Tue, Jun 2, 2026
America’s Declaration of Independence was signed on 4 July 1776. Enshrining the Enlightenment ideals of freedom, equality and the individual ‘pursuit of happiness’, the document became an example for new democracies all over the world.
The fact that these same ideals are under threat today is all the more reason to reflect on the 250th year of the ‘land of the free’. Hear the Concertgebouw Orchestra in several of their own concerts, as well as sharing a presentation by the John Adams Institute.

During the entire month of June, we’re playing music from the United States.

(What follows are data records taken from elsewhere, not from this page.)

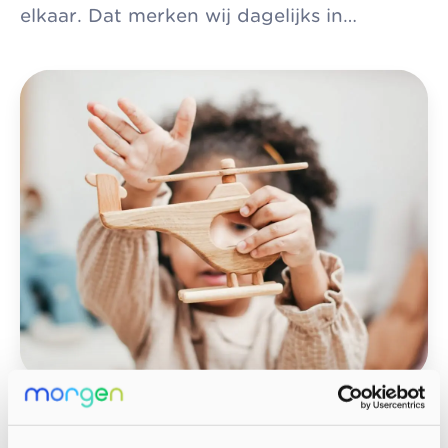
elkaar. Dat merken wij dagelijks in…
OVER MORGEN
SRK verder onder nieuwe naam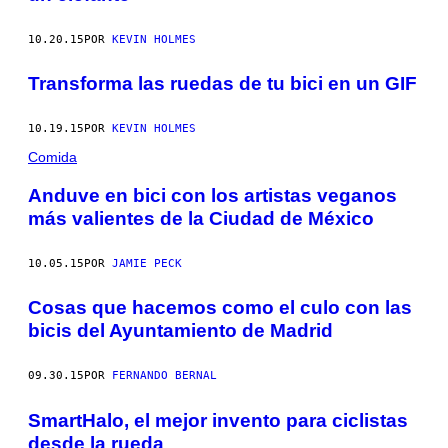
10.20.15
POR
KEVIN HOLMES
Transforma las ruedas de tu bici en un GIF
10.19.15
POR
KEVIN HOLMES
Comida
Anduve en bici con los artistas veganos
más valientes de la Ciudad de México
10.05.15
POR
JAMIE PECK
Cosas que hacemos como el culo con las
bicis del Ayuntamiento de Madrid
09.30.15
POR
FERNANDO BERNAL
SmartHalo, el mejor invento para ciclistas
desde la rueda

On 11 and 12 June, Fabio Luisi will conduct Samuel Barber’s Violin Concerto with soloist James Ehnes. On 18 June we’ll play a programme entirely by Black American composers, led by Antony Hermus as part of the Mind the Gap! festival in The Concertgebouw. The music includes the first performance in the Netherlands of Wynton Marsalis’ Trumpet Concerto with our principal trumpet Miro Petkov as the soloist, as well as new arrangements of two historically important songs, sung by American bass-baritone Davóne Tines. And on 9 June, musicians from the orchestra will play an all-American ‘Close-up’ programme of chamber music by Gershwin, Bernstein, Reich and Shaw in the Recital Hall.
On Wednesday 24 June, orchestra musicians will play during the lecture hosted by the John Adams Institute entitled The Unfinished Promise of American Justice by lawyer, writer and activist Bryan Stevenson. The founder of the Equal Justice Initiative, Stevenson works towards making policies that are fairer to low-income people, youth and people with mental-health issues. He is also the initiator of several monuments acknowledging the role of slavery in American history.

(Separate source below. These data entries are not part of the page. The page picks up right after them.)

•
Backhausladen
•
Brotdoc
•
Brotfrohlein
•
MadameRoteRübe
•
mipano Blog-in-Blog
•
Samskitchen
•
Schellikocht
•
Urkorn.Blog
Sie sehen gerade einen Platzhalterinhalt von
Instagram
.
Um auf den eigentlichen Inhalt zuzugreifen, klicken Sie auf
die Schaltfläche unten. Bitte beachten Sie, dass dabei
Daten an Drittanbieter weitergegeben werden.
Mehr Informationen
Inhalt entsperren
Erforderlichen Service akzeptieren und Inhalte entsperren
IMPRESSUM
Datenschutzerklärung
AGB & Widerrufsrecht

His lecture illustrates how democratic ideas spread thanks to the courage of those who resisted exclusion and oppression, and why the struggle for civil rights and equality is still not over. Members of the Concertgebouw Orchestra and the Spanish-American pianist Daahoud Salim will enhance Stevenson’s narrative with music by Tania Léon, Valerie Coleman, Julia Perry, Betty Jackson King and Billy Childs.